- _Saved entries_:
# # # # # # #

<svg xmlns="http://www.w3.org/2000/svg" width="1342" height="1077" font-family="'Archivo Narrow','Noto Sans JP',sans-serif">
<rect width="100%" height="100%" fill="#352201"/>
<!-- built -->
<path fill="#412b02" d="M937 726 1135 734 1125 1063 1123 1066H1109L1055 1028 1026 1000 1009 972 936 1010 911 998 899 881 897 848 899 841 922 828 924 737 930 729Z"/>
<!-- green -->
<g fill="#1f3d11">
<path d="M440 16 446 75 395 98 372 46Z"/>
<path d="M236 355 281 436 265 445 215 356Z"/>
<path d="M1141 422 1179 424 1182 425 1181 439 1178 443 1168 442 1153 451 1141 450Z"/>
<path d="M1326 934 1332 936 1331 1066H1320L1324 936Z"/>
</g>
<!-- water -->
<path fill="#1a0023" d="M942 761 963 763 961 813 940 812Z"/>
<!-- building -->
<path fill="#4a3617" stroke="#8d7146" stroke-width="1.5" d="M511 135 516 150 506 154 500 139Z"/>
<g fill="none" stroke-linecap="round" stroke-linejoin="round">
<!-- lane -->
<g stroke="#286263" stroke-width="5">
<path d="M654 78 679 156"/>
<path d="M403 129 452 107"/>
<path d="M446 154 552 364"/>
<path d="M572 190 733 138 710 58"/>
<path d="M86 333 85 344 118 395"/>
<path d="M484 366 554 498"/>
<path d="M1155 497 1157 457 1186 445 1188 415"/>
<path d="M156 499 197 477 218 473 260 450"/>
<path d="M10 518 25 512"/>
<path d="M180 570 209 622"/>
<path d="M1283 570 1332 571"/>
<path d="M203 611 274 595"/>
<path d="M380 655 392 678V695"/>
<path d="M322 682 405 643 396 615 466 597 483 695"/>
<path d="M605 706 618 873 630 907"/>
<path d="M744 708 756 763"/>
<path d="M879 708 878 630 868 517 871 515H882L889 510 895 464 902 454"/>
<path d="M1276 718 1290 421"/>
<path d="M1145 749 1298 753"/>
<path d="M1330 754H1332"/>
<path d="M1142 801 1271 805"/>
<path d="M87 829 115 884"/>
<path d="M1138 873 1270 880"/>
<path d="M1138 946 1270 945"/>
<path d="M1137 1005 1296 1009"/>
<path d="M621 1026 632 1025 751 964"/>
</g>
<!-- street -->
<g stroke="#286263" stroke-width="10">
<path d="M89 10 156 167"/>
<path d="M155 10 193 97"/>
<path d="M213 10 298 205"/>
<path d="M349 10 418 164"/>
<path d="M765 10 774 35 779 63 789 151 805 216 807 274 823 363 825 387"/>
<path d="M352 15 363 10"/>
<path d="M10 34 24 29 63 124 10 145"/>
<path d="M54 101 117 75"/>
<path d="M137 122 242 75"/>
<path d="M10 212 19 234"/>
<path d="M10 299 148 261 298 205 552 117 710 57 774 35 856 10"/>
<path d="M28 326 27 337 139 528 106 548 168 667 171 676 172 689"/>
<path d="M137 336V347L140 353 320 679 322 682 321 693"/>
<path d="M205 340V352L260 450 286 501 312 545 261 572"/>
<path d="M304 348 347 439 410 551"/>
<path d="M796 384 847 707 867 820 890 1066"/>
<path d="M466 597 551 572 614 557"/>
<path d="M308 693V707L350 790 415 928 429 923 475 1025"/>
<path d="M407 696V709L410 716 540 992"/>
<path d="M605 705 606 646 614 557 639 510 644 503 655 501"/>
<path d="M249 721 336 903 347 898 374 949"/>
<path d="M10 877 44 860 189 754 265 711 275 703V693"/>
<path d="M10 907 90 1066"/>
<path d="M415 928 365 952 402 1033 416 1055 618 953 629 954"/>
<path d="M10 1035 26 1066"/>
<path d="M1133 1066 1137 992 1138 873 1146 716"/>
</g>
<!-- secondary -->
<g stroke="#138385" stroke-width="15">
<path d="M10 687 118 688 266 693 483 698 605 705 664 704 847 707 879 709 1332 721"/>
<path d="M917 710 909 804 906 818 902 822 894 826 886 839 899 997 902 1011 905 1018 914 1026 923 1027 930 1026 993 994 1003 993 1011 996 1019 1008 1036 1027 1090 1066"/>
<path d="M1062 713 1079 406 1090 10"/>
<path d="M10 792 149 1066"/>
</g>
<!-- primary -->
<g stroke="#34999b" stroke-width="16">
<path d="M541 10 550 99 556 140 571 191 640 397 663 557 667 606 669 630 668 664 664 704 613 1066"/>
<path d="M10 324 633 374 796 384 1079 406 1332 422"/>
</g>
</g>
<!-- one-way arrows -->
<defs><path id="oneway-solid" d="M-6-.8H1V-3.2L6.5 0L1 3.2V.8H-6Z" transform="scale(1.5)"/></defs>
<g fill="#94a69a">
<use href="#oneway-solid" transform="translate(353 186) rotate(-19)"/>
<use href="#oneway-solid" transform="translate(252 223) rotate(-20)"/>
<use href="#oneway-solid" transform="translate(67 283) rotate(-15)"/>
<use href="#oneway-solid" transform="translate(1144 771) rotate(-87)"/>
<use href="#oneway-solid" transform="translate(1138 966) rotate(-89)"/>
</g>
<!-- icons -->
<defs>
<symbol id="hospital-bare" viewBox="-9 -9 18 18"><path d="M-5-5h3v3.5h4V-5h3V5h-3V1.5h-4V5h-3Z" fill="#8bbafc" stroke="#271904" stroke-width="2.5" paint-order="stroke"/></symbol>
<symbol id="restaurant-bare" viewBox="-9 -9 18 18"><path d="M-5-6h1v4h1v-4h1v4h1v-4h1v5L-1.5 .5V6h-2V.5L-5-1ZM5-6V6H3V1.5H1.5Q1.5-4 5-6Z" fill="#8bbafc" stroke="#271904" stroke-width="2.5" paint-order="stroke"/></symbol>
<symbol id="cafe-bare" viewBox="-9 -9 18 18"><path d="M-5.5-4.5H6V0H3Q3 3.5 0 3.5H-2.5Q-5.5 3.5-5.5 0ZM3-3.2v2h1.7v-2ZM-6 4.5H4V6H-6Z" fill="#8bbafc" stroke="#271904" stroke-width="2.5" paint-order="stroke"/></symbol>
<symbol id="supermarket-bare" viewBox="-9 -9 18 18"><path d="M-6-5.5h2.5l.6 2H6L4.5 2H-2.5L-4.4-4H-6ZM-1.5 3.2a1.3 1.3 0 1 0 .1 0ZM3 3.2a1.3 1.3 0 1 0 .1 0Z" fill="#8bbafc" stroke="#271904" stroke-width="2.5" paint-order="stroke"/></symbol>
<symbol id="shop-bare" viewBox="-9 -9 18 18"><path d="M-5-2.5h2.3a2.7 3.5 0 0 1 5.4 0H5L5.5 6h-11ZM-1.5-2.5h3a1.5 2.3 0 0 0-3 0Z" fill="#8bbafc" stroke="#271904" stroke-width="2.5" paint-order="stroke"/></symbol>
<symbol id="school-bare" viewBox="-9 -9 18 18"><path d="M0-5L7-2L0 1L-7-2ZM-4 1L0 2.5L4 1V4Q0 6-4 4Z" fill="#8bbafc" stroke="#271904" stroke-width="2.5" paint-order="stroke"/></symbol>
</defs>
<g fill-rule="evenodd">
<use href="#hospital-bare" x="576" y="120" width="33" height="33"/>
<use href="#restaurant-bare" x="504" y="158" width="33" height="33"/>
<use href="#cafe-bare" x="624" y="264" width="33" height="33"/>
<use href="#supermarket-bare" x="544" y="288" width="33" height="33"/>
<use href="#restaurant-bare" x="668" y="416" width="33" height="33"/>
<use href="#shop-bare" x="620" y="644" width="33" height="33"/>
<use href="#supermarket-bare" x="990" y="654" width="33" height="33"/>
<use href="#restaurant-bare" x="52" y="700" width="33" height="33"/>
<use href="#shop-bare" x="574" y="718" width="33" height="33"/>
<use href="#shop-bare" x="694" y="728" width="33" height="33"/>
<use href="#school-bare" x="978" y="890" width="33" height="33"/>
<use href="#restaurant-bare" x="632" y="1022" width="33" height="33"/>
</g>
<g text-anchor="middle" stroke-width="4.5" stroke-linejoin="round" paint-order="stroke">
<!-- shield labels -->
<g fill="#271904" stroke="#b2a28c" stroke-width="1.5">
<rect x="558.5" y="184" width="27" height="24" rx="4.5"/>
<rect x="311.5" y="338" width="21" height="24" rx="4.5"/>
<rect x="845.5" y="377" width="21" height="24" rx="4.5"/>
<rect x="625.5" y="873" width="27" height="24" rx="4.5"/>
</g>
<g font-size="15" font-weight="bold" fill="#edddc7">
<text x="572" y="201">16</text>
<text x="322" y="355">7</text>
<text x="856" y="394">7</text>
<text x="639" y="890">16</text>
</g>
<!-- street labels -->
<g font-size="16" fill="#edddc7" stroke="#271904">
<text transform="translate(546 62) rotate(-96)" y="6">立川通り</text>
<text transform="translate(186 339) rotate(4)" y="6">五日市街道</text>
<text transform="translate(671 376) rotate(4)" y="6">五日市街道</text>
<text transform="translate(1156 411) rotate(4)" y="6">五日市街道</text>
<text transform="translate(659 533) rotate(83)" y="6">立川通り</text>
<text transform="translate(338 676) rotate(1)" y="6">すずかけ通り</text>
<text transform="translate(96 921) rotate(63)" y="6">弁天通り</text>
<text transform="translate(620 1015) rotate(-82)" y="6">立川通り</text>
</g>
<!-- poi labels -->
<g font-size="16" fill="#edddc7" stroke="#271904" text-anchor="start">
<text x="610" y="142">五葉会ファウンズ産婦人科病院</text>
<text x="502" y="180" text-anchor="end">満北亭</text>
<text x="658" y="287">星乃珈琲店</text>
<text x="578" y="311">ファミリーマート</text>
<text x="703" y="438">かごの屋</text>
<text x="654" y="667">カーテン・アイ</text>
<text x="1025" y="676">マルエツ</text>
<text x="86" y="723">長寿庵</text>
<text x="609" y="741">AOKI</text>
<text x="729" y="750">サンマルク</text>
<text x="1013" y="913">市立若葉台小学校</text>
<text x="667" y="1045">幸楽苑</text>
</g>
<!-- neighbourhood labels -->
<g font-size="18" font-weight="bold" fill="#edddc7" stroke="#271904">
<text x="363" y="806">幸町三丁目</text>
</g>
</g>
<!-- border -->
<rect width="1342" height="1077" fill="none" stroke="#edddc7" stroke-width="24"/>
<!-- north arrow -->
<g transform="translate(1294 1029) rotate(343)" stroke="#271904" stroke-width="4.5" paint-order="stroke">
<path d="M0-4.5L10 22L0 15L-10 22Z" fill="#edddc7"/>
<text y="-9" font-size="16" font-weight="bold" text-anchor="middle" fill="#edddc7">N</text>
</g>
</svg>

# # # # # # #

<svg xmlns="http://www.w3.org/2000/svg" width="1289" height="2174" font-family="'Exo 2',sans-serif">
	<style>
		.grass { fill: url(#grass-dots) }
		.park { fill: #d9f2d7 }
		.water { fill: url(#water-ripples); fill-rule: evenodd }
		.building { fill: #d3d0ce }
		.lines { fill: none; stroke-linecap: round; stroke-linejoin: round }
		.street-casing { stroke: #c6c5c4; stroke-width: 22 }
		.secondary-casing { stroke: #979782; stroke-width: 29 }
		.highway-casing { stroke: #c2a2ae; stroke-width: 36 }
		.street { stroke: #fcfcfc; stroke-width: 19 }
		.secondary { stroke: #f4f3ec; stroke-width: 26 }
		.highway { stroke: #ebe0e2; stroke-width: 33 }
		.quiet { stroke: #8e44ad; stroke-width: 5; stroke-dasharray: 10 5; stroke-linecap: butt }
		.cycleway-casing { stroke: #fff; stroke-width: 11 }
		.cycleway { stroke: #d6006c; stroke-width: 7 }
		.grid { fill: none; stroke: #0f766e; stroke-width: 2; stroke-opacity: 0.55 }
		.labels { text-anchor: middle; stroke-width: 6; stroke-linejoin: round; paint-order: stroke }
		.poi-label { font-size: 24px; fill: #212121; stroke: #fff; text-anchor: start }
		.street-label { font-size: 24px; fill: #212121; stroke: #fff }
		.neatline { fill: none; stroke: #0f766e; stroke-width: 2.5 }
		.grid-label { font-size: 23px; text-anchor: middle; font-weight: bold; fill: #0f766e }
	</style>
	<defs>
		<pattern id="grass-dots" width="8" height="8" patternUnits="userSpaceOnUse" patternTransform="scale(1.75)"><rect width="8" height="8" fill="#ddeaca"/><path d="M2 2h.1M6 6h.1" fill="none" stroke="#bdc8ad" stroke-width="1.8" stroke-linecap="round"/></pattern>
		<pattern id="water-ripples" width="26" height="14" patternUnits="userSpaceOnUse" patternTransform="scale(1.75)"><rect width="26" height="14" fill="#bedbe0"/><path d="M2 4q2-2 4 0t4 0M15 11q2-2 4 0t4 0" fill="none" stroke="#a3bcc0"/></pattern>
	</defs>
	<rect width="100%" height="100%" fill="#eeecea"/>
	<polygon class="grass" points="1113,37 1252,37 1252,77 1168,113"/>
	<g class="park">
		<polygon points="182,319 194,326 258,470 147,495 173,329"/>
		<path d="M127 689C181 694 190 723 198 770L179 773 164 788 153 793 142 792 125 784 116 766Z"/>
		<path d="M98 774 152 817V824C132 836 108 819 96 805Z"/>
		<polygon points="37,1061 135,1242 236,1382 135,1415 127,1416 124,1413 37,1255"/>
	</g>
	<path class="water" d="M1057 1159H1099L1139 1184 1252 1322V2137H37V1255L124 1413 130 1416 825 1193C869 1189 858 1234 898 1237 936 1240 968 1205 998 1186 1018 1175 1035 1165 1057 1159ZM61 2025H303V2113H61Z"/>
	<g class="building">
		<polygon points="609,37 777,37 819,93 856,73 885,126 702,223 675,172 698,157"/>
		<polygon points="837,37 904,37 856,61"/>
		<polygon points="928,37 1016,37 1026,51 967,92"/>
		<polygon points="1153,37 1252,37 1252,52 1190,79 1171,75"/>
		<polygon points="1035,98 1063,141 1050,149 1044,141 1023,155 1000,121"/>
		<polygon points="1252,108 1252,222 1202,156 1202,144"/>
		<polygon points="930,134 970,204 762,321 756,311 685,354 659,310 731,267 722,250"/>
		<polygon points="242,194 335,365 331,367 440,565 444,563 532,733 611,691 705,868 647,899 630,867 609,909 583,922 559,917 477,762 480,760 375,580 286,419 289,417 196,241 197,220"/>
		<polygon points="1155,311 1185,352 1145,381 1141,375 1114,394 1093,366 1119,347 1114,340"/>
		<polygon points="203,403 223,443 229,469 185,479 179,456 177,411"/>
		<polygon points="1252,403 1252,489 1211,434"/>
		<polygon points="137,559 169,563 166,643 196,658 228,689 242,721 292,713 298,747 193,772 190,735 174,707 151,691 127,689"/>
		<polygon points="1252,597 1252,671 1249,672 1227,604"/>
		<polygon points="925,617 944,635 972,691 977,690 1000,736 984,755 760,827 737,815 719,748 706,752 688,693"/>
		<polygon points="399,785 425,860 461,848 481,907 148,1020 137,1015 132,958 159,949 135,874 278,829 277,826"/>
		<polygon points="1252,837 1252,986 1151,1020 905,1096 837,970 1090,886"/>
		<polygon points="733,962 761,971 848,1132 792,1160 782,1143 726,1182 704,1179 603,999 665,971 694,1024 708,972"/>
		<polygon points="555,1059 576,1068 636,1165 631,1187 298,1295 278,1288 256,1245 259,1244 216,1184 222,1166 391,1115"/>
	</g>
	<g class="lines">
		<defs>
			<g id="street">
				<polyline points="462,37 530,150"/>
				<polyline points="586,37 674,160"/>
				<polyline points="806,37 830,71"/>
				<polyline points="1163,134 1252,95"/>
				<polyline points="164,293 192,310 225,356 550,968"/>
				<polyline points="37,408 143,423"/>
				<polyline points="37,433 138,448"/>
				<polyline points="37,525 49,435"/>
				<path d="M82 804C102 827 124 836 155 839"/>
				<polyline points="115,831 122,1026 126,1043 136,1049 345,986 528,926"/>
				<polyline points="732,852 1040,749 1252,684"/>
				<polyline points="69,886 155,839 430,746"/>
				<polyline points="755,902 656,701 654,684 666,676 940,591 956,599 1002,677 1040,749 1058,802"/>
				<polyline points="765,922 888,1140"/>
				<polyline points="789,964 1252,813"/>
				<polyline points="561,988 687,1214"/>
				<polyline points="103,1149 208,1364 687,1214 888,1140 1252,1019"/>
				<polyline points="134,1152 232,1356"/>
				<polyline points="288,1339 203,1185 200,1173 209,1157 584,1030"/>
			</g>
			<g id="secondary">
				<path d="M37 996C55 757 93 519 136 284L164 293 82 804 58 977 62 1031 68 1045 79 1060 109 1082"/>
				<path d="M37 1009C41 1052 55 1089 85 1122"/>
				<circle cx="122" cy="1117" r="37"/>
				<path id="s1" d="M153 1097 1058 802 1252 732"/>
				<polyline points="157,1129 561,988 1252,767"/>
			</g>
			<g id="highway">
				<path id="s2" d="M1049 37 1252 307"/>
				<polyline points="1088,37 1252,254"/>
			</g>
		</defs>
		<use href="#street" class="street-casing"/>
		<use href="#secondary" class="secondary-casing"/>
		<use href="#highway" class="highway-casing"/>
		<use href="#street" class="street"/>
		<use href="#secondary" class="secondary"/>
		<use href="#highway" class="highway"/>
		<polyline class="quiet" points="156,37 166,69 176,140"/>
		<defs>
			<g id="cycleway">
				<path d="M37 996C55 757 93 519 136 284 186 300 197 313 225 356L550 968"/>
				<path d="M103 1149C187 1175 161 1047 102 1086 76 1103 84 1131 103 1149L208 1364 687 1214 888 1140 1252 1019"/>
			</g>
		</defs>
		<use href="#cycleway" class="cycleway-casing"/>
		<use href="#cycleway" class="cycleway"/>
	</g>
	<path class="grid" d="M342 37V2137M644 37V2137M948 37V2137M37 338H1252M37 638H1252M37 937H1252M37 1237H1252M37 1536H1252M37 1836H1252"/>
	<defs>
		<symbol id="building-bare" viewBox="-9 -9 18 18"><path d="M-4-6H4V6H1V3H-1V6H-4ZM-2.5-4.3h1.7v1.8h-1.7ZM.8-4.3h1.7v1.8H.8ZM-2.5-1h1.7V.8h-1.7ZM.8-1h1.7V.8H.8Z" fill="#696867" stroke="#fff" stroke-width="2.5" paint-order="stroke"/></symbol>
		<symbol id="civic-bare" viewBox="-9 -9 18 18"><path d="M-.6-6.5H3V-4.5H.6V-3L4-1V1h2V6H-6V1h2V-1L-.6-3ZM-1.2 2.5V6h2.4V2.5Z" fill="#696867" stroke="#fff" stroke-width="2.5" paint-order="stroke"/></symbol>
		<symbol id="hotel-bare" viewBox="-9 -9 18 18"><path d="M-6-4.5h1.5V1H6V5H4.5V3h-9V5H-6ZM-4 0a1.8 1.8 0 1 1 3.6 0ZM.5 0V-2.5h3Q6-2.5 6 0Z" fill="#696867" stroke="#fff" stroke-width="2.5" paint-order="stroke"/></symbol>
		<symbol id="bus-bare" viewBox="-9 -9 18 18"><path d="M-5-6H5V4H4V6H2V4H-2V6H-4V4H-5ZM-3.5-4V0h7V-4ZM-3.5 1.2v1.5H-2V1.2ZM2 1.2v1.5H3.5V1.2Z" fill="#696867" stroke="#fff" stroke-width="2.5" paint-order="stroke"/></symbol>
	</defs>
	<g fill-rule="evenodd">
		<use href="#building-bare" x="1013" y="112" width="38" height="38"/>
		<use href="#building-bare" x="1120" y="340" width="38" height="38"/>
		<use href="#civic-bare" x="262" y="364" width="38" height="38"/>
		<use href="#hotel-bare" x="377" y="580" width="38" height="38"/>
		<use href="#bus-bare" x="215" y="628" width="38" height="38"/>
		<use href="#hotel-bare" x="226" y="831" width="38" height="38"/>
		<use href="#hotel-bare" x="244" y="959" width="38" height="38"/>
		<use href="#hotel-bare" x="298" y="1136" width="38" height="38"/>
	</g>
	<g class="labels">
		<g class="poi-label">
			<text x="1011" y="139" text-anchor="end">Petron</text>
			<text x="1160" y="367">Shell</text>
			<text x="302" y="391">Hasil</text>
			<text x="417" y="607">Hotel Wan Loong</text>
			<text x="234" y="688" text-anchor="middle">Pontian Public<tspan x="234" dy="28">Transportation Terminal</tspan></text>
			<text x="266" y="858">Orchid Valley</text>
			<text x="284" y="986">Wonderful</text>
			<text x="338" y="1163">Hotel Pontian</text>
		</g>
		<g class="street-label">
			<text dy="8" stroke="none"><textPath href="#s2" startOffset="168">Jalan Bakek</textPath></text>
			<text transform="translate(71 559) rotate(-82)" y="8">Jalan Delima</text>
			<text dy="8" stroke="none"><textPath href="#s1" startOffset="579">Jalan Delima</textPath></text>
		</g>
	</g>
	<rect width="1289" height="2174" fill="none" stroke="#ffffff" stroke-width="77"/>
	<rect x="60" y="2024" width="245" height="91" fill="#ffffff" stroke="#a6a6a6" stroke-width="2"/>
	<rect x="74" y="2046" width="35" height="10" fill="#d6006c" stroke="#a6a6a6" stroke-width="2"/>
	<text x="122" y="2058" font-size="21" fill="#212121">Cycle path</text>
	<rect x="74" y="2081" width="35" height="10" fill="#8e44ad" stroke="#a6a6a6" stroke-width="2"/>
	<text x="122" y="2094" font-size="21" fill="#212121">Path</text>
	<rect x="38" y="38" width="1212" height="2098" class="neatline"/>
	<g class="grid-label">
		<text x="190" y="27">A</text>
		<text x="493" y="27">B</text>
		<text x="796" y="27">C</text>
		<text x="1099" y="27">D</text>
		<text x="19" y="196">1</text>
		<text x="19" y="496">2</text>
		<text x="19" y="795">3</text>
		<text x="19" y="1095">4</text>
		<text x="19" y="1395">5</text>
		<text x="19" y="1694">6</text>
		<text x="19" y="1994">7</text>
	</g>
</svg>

# # # # # # #

- _TASK_:
Only one stretch of the data above is needed. Restate it word for word, from the line containing "#8e44ad; stroke-width: 5;" through the line containing "middle; stroke-width: 6;", both ends included.

- _ANSWER TO THE EXERCISE_:
		.quiet { stroke: #8e44ad; stroke-width: 5; stroke-dasharray: 10 5; stroke-linecap: butt }
		.cycleway-casing { stroke: #fff; stroke-width: 11 }
		.cycleway { stroke: #d6006c; stroke-width: 7 }
		.grid { fill: none; stroke: #0f766e; stroke-width: 2; stroke-opacity: 0.55 }
		.labels { text-anchor: middle; stroke-width: 6; stroke-linejoin: round; paint-order: stroke }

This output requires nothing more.